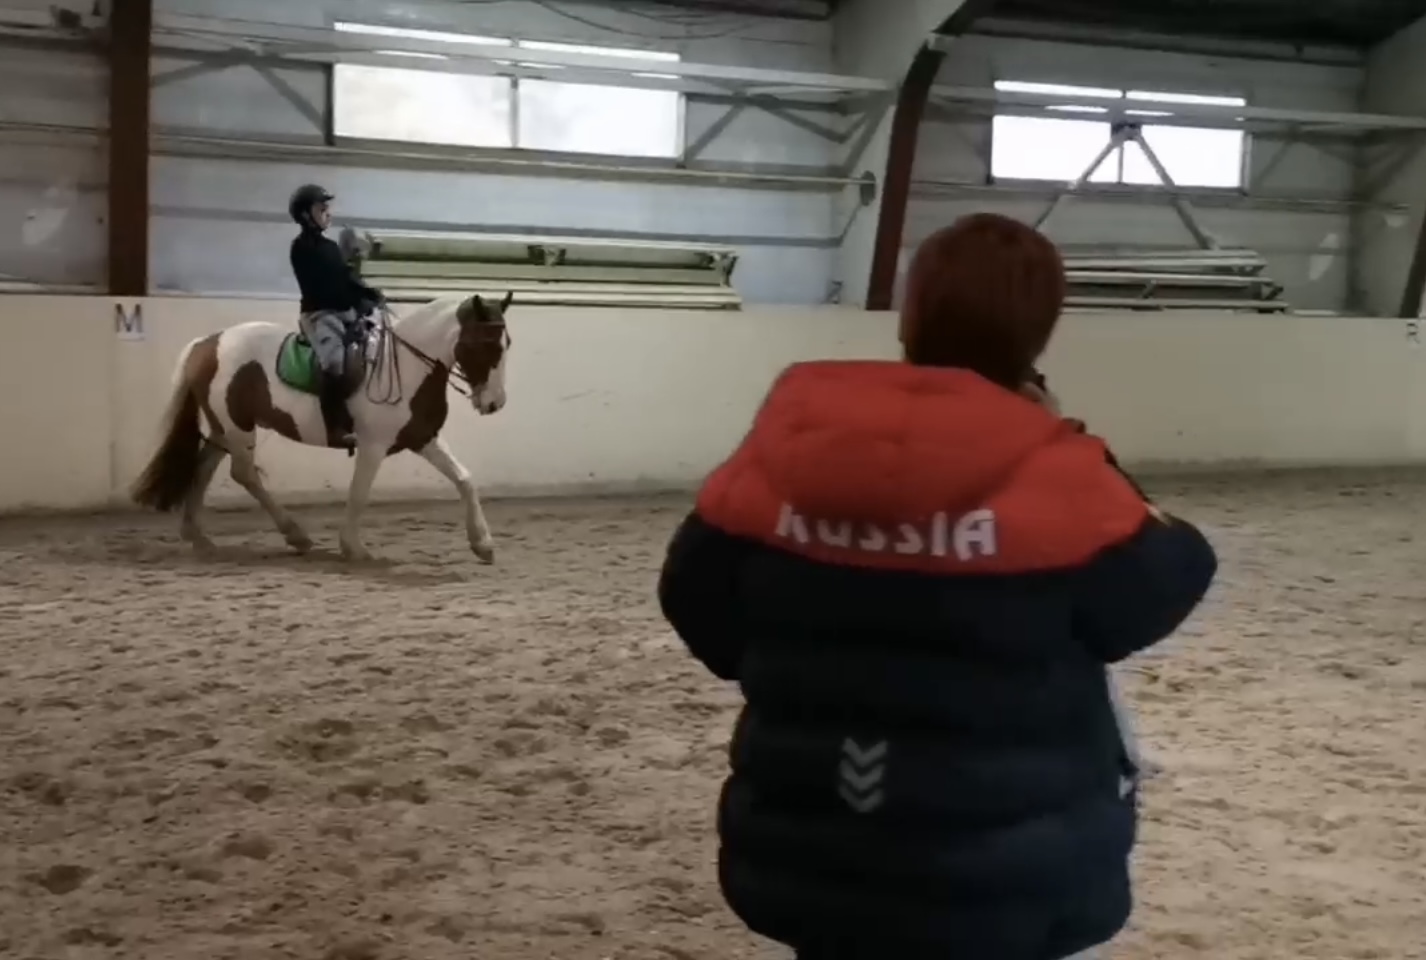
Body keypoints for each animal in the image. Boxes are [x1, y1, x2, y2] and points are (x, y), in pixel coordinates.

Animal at [129, 293, 513, 563]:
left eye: (506, 344)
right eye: (483, 344)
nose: (494, 403)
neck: (406, 367)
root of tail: (207, 343)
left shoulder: (422, 437)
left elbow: (464, 478)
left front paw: (483, 544)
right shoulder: (373, 446)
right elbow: (359, 493)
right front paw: (353, 548)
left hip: (225, 428)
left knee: (204, 466)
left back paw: (199, 537)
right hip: (238, 428)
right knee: (244, 473)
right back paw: (295, 534)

· · · · ·

• _Task goal_: What you return should be only the lines from the line containing "right eye: (483, 344)" through the end of the material above, reproduced exactly, first and last included.

• _Written response_:
right eye: (483, 344)
nose: (494, 403)
neck: (406, 367)
root of tail: (207, 343)
left shoulder: (422, 437)
left elbow: (464, 478)
left front paw: (483, 544)
right shoulder: (373, 446)
right elbow: (359, 493)
right front paw: (353, 548)
left hip: (225, 428)
left knee: (204, 466)
left back paw: (199, 537)
right hip: (238, 428)
right knee: (244, 473)
right back paw: (295, 534)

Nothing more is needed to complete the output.